What is being asked ::
Repeat each entry exactly, but do not carry over the pictures.

Body or hand keypoint data
····················

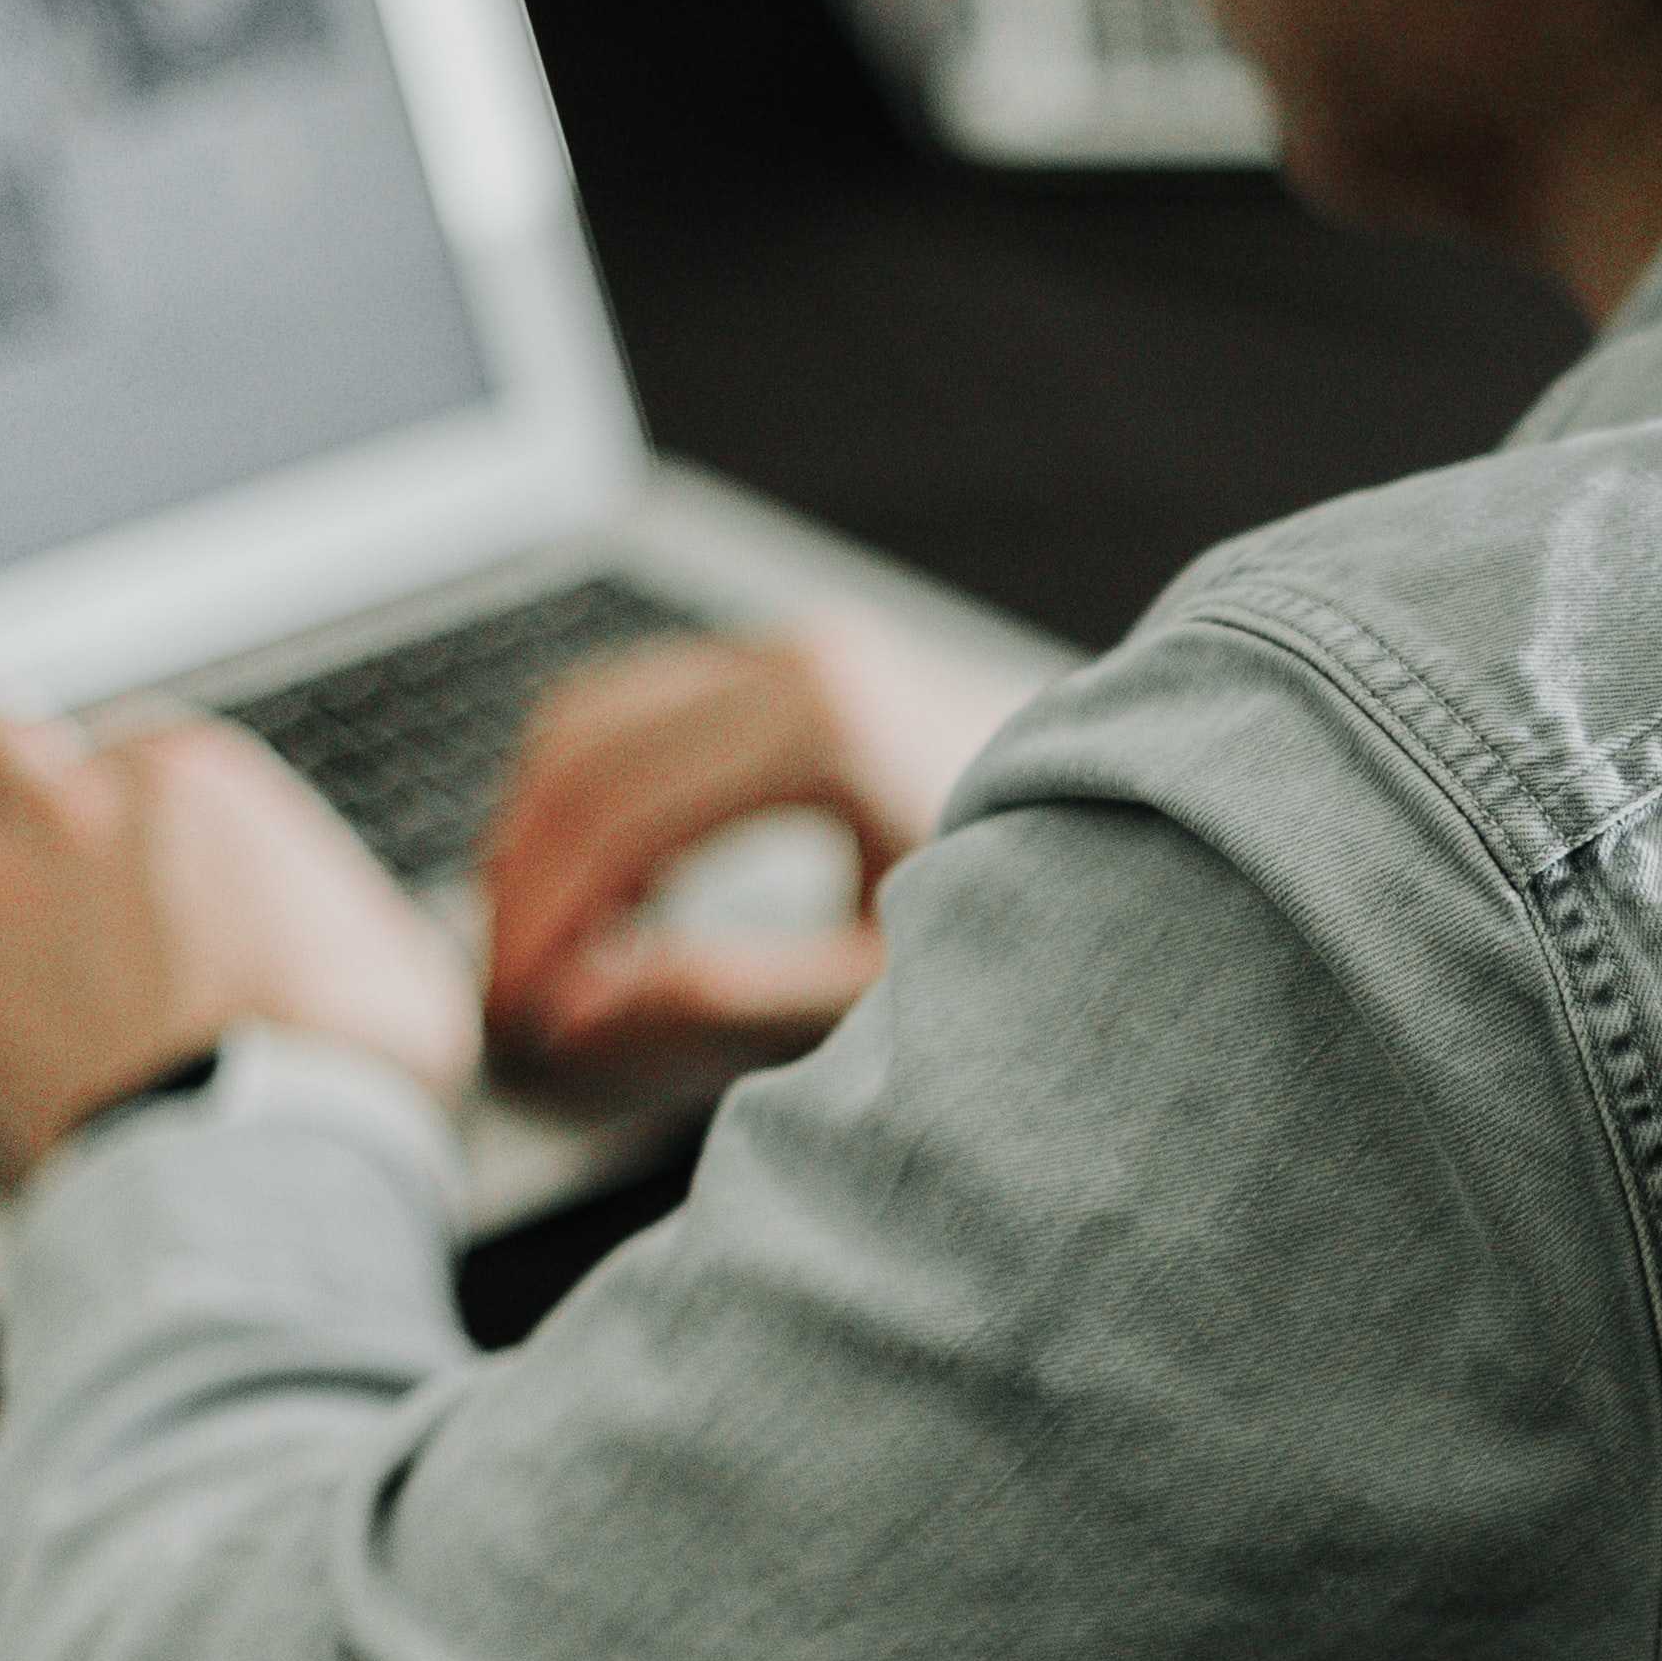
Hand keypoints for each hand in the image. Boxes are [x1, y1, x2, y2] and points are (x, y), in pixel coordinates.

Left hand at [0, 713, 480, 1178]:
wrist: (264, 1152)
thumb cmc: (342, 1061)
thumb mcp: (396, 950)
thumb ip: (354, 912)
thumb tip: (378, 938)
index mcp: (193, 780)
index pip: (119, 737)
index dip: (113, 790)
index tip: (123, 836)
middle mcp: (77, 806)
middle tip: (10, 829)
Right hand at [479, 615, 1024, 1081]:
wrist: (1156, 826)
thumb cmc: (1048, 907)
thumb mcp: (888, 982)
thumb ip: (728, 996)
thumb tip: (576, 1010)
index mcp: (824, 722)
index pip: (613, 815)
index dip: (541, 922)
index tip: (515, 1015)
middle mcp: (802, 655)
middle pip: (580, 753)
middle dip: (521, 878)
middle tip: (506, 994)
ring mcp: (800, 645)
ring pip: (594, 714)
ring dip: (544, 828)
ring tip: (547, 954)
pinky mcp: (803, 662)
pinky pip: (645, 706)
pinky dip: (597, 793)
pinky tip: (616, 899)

····················

The answer ::
Hand keypoints for each hand in the image. Boxes are [x1, y1, x2, y2] and points are (x, y), in pixel coordinates.

Left hand at [0, 713, 480, 1178]:
wrist: (264, 1152)
thumb cmc: (342, 1061)
thumb mcp: (396, 950)
thumb ip: (354, 912)
thumb tip: (378, 938)
index mcp: (193, 780)
index pip: (119, 737)
index dip: (113, 790)
index tip: (123, 836)
middle mcp: (77, 806)
middle tip: (10, 829)
Right hand at [479, 615, 1024, 1081]:
wrist: (1156, 826)
thumb cmc: (1048, 907)
thumb mcp: (888, 982)
thumb ip: (728, 996)
thumb tip: (576, 1010)
index mcp: (824, 722)
index pip: (613, 815)
index dip: (541, 922)
index tip: (515, 1015)
middle mcp: (802, 655)
middle pip: (580, 753)
middle dip: (521, 878)
middle tip: (506, 994)
ring mcp: (800, 645)
ring pip: (594, 714)
ring dip: (544, 828)
ring tip: (547, 954)
pinky mcp: (803, 662)
pinky pip: (645, 706)
pinky dip: (597, 793)
pinky tip: (616, 899)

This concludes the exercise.